When you’re done and you’re preparing for your viva, it’ll feel good to read the parts you’re most proud of. The chapter where you reach your amazing conclusions. The masterful description of your methodology. And then within those chapters, you’ll know that there are sections which are superb. You zero in on your favourite paragraphs.

You glance at the rest, because, yeah, you know what’s in your thesis, you wrote it after all. You are in a good position to know what is most important, most valuable, in your thesis. But it’s all necessary. Everything in your thesis has a reason or a purpose or a value, otherwise it wouldn’t be there.

So don’t skip. Don’t skim. Read it all. That could be hard, but read it all at least once after submission – if for no other reason that you can then be sure about what is there. You don’t have a false memory of a chapter or section.

Don’t skip the “bad” stuff because you need to know what’s there. Don’t skip the good stuff because everything can be reinforced and made better.

Best Bit

My favourite thing in my thesis is on pages 33 and 34. I struggled for a couple of weeks on a single detail that I needed in order to prove the most important result in my research. I couldn’t get it. I knew what I needed and I knew intuitively it was true, but I couldn’t see the step.

And one day I took a break, and realised that the result I was aiming for was far bigger than what I needed. I was trying to slice bread with a chainsaw, but couldn’t get the damn thing to start.

As I realised that I needed a much smaller result to prove what I needed, I knew exactly how to prove it! It was a huge feeling of elation after a string of disappointed days. As I wrote down my proof, I realised that this tiny result could also be generalised: I’d spotted the blockage on the chainsaw, and now had the stronger result that I’d not been able to get.

I had a brief tug of war between satisfaction and frustration; thankfully satisfaction won out.

Three-and-a-half questions:
What’s the smallest meaningful result in your thesis?
What are you most satisfied or frustrated by in your research?
What’s the best bit of your thesis? Why?

Stepping back when doing research is important. Stepping back afterwards helps you grow.

How Do You Feel?

I start every workshop by asking the room how they feel about their viva. I get a range of answers. Most are centred around nervous, anxious, stress. One or two fears or terrors. A few people will say they don’t know what to feel because the viva is such an unknown. Some people just want it over and done with.

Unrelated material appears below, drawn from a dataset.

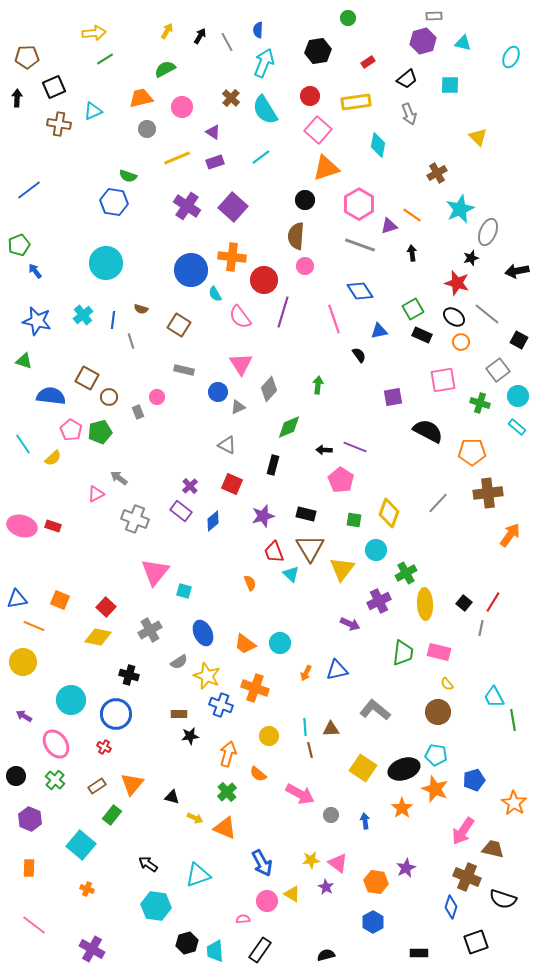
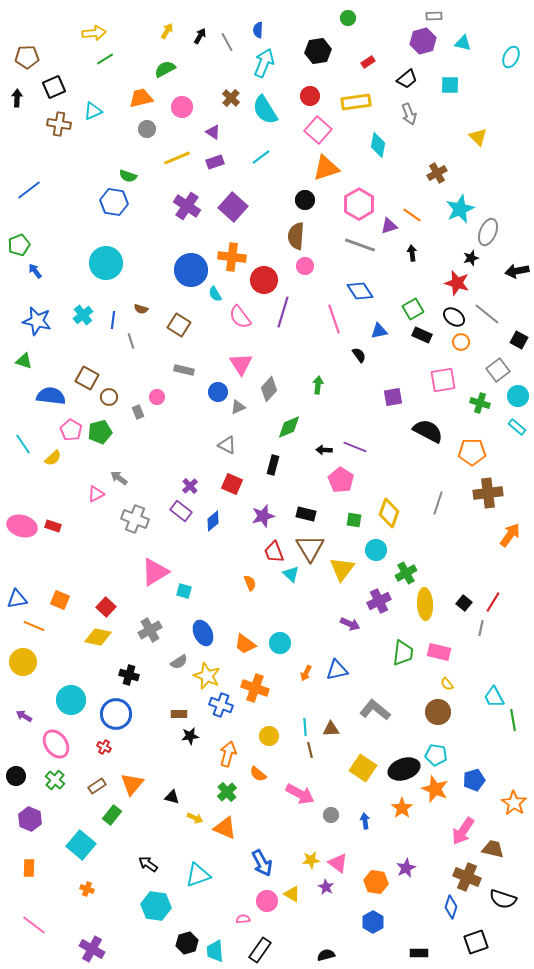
gray line at (438, 503): rotated 25 degrees counterclockwise
pink triangle at (155, 572): rotated 20 degrees clockwise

Occasionally one or two candidates will be excited: they see the viva as a chance to talk about their work with experts, or they’re looking beyond the PhD at what comes next.

There’s no right or wrong to any of these, of course. In every case you can say, “OK, so what do I do now?” If you’re stressed, find ways to prepare and lower your stress. If you’re afraid, figure out the root cause. If the viva is an unknown to you then find out more. And so on.

So how do you feel? And what do you need to do?

Examiners Aren’t

They’re not monsters. They’re not cyborgs from the future programmed to irrevocably alter your timeline. They’ve not got a list of 101 unfair questions. They’ve not been looking through your thesis with an eye for problems and mistakes.

They’re not ninjas.

Your examiners are experienced. They’re professional. They’re interested. They’ve done the work to be prepared for your viva. You can too.

Strategy

“What’s a good strategy for answering questions in the viva?”

It’s a common question I get in workshops. I’m not sure why. I understand that people want to do well, but at the same time I wonder if it’s overthinking things too much.

You’re asked a question? Pause briefly to think, then answer.

Your viva is probably going to feel more like a discussion or conversation than anything else. If an examiner wants to know more or less then they’ll steer things. If they want to talk about something else or ask a particular question then they will. When asked a question, answer as well as you can. That’s probably all you need to have in mind for a strategy.